Вряд ли именно эти слова шептал про себя знаменитый белобородый алкоголик, когда второго июня 1961 года, кажется, с помощью босой ноги, разнёс себе голову выстрелом в рот.
НЕИСПОЛНЕНИЕ ЗАВЕТОВ[2]
Поэт Иосиф Бродский был не только гениальным литератором, но и мудрым человеком. Как и многие другие рано созревшие творческие личности он почувствовал приближение старости необыкновенно рано, лет в тридцать, и, следуя по стопам своих великих предшественников по русской классической словесности, принялся время от времени проповедовать. В стихах и прозе. Ну, предположим, глагол «проповедовать» здесь не слишком уместен. Скажем так, поэт Бродский кое-когда давал в своих текстах добрые советы, коим совсем недурно следовать его почитателям. Сегодня я хочу рассказать об одном летнем дне, когда советами (заветами) нобелевского лауреата злостно пренебрегли, и это вылилось в дальнейшем…
В живописном и удобном для отдыха кибуце на севере нашей вполне объятной страны Союз русскоязычных писателей Израиля проводил очередной творческий семинар. И среди прочих разновозрастных семинаристов присутствовал (в качестве почётного гостя) московский поэт Евгений Рейн.
Живая легенда, друг юности Бродского, человек, выпустивший первый авторский сборник в полувековом возрасте, а ныне всюду издающийся и повсеместно переводимый.
На портретах, мною ранее виданных (а равно и на телеэкране) Рейн выглядел этаким толстошеим бабелевским биндюжником с чёрными мохнатыми бровями оперного злодея.
Наяву же он оказался худым, сутуловатым и белобородым словно непрофессиональный Дед Мороз на скромной детсадовской ёлке. Рейн был в лёгком, приятном подпитии и раскачивался на самодельных качелях вместе с двумя пышными дамами-семинаристками. Дело было в саду. Мы слушали легендарного самолётного угонщика, который состоит в кибуце и в свободное от земледелия время пишет эротические полотна.
– Гэбуха заранее окружила аэродром в Приозёрске, – рассказывал художник, – и повязала нас тёпленькими…
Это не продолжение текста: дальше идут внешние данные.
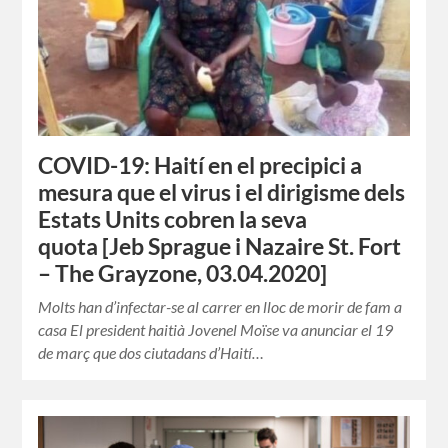
COVID-19: Haití en el precipici a
mesura que el virus i el dirigisme dels
Estats Units cobren la seva
quota [Jeb Sprague i Nazaire St. Fort
– The Grayzone, 03.04.2020]
Molts han d’infectar-se al carrer en lloc de morir de fam a
casa El president haitià Jovenel Moïse va anunciar el 19
de març que dos ciutadans d’Haití…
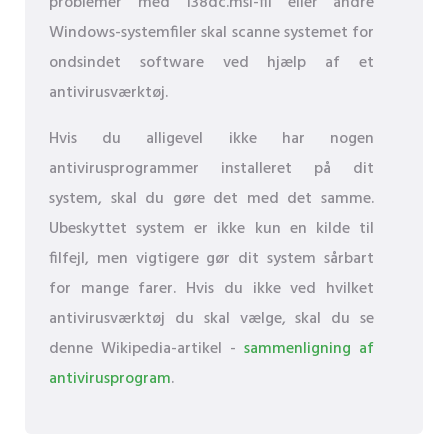
problemer med 138dc.msi-fil eller andre
Windows-systemfiler skal scanne systemet for
ondsindet software ved hjælp af et
antivirusværktøj.
Hvis du alligevel ikke har nogen
antivirusprogrammer installeret på dit
system, skal du gøre det med det samme.
Ubeskyttet system er ikke kun en kilde til
filfejl, men vigtigere gør dit system sårbart
for mange farer. Hvis du ikke ved hvilket
antivirusværktøj du skal vælge, skal du se
denne Wikipedia-artikel -
sammenligning af
antivirusprogram
.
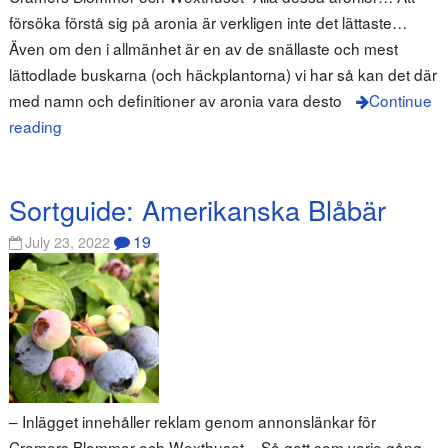
försöka förstå sig på aronia är verkligen inte det lättaste…
Även om den i allmänhet är en av de snällaste och mest
lättodlade buskarna (och häckplantorna) vi har så kan det där
med namn och definitioner av aronia vara desto
Continue
reading
Sortguide: Amerikanska Blåbär
19
July 23, 2022
– Inlägget innehåller reklam genom annonslänkar för
Cramers Blommor och Wexthuset – Så gott som varje gång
Рейн дремал, чуть отвесив мокрую губу, но не прекращал отталкиваться ногами от земли. Судя по всему, ему очень нравилось в этом саду. Под конец героического повествования он заснул окончательно, и только голос, громко произнёсший его фамилию, разогнал чары Морфея. Представитель министерства просвещения желал вручить заезжей знаменитости роскошный двухтомник не помню уже чьих сочинений. Молодой чиновник радостно улыбался и протягивал тяжёлый дар гостю. Но тот не двигался с качелей. Чиновник сделал пару шагов. Рейн остался недвижим. Чиновник плюнул на политес и подошёл вплотную к ленивцу. Тот, не вставая, царственно протянул руку, забрал книги и благосклонно кивнул дарителю.
– Благодарю, любезный, – молвил поэт.
Чиновника слегка перекосило.
Бродский как-то письменно посоветовал переместить своего друга в его излюбленный и часто присутствующий в рейновской лирике пейзаж, где бы непременно наличествовали морской берег, пальмы, корабли, фокстрот и ярко наряженная публика. Бродский предупреждал, что после перемещения поэта следует усадить за письменный стол, где лежал бы томик Вергилия, и оставить в покое.
Не ведаю, что подарило Рейну министерство, но, по-моему, отнюдь не Вергилия. А далее завет (проект) Бродского окончательно сгубили я и мои приятели. Ибо в течение следующих суток он пил вино в нашей компании, без остановки рассказывая байки о себе, Бродском, Довлатове, Анне Ахматовой и десятках известных и малоизвестных личностей. …Ни Вергилия, ни покоя – одна ярко накрашенная публика.
Того и гляди, следствием всего перечисленного станет отказ поэта Рейна от мысли переехать на постоянное место жительства в Израиль. А ведь он несколько раз прерывал изложение баек возгласом: «Пожалуй, сюда можно переселиться навеки!»
Неужели мы всё испортили?
А второй завет Бродского был нарушен мною, Михаилом Зивом и Ритой Бальминой, когда мы, распрощавшись с московским гостем, отправились в Тель-Авив на дружественной машине. Которая сломалась ровно в четырёх километрах от кибуца. На глухой проселочной дороге, где шныряли лишь пыльные развалюхи с арабскими номерами. Хозяева автомобиля вызвали по телефону тягач, а мы втроём пустились пешком обратно в надежде, что автобус ещё не забрал остальных участников семинара.
Бродский же предупреждал в известном стихотворении, что путешествовать по Азии нужно крайне предусмотрительно. Но мы были крайне непредусмотрительны. Особенно поэтесса Бальмина, которую и поразил в живот некий твёрдый предмет, выпущенный из арабской таратайки.
– О! – трагически закричала Рита и замедленно рухнула на обочину.
Мы с Зивом доставили её постанывающее тело в кибуц примерно через час. Автобусом ещё и не пахло. Народ сидел в конференц-зале и внимал Рейну. А тот гремел:
Здесь был канал. Последний раз я видел
лет шесть назад, смешавшийся с рекой.
Зловонный, липкий, словно отравитель.
Циан распространявший под рукой…
– Как канал-то назывался? – спросил бывший ленинградец Зив.
– Витебский, – ответствовал Рейн.
– Такого канала в Питере не было никогда!
Поэт посмотрел на незваного оппонента, как на вошь.
Похоже, что неисполнение заветов на него не повлияло.